O recurso das advogadas seria julgado pela 6ª Turma do STJ, que analisa questões criminais. No entanto, pela abrangência do tema e para fixar um entendimento geral, os ministros da 5ª Turma decidiram se unir na 3ª Seção. O colegiado, assim, votou o tema com 10 ministros, sendo cinco de cada Turma.
“A decisão é uma proteção do sigilo fiscal ainda maior ao cidadão. Ele vai ter certeza de que a Declaração de Imposto de Renda, na qual ele apresenta seus dados, tem proteção de sigilo, que só pode ser quebrada mediante decisão da Justiça”, explicaram ainda as criminalistas Danyelle Galvão e Ana Carolina de Oliveira Piovesana.
Precedente
Para Flávia Campos Guth, advogada criminalista especialista em tribunais superiores, trata-se de um precedente relevante, pois houve correspondência entre o que diz o STF e o que diz o STJ.

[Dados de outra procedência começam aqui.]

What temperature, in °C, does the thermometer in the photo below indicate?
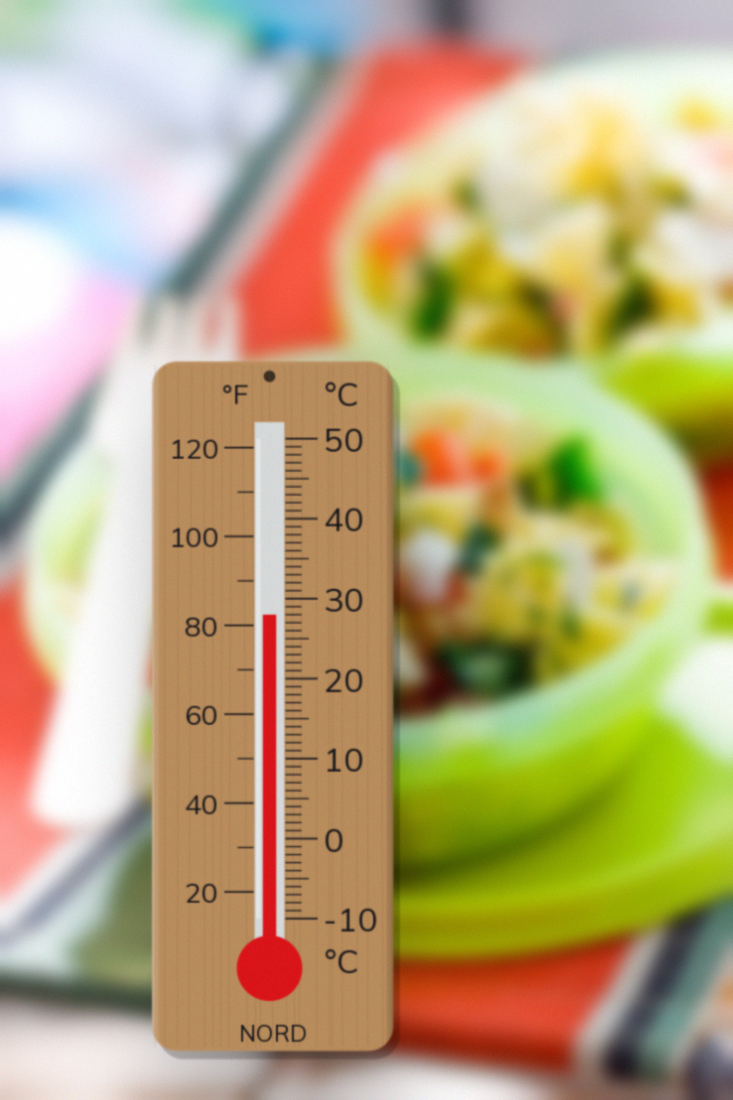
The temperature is 28 °C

“É um precedente importante, numa seção que é um órgão colegiado mais amplo que turma. Foi uma tese muito bem colocada com o entendimento de que: não pode o órgão acusatório requisitar informação da receita federal sem autorização da Justiça. A Receita não pode atuar como um braço do MP, sem decisão judicial, pois isso viola direitos fundamentais dos investigados”, explicou a criminalista.
Flávia avalia que a decisão protege o investigado de sofrer violações de seus diretos. “É uma premissa básica do estado direito”, completou.
O voto
No voto, Sebastião Reis Júnior citou que o ministro Luís Roberto Barroso, no STF, afirmou que “se o Ministério Público quiser ter acesso direto a informações bancárias, ele precisa de autorização judicial”, e que “o MP não pode requisitar à Receita Federal, de ofício, ou seja, sem tê-las recebido, da Receita, informações protegidas por sigilo fiscal”.

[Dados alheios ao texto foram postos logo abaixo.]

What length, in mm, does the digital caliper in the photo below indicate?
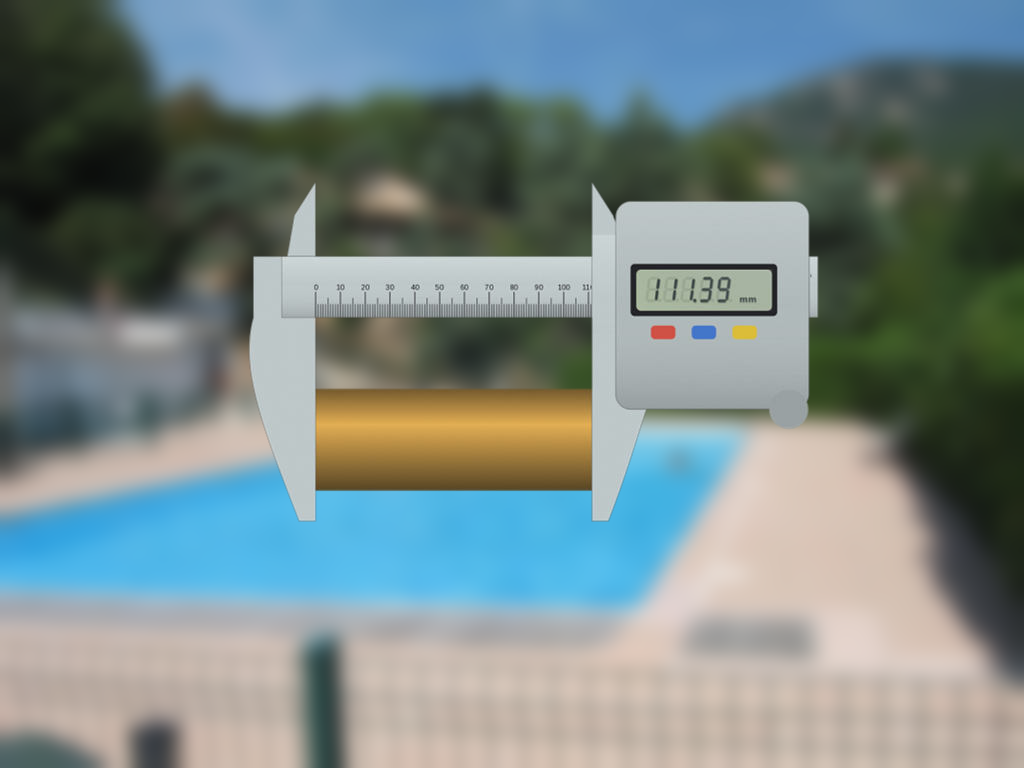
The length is 111.39 mm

A tese vencedora, defendida pelo relator, foi seguida pelos ministros Antonio Saldanha Palheiro, Olindo Menezes, Jesuíno Rissato e João Otávio de Noronha. Votaram contra esse entendimento os ministros Rogério Schietti, Ribeiro Dantas e Laurita Vaz.
Rachadinhas
Caso parecido, votado no STF, tem relação com investigação contra o senador Flávio Bolsonaro (Patriota-RJ). O parlamentar foi alvo de ação do MP por um suposto esquema de rachadinha quando atuava na Assembleia Legislativa do Rio (Alerj).
O STF declarou os documentos adquiridos à época como inválidos. Por 3 votos a 1, os ministros acolheram parte dos pedidos da defesa do parlamentar para declarar que são ilegais os Relatórios de Inteligência Financeira (RIFs) que foram produzidos pelo Conselho de Controle de Atividades Financeiras (Coaf) a partir de pedidos feitos diretamente pelo Ministério Público do Rio de Janeiro (MPRJ), sem aval da Justiça.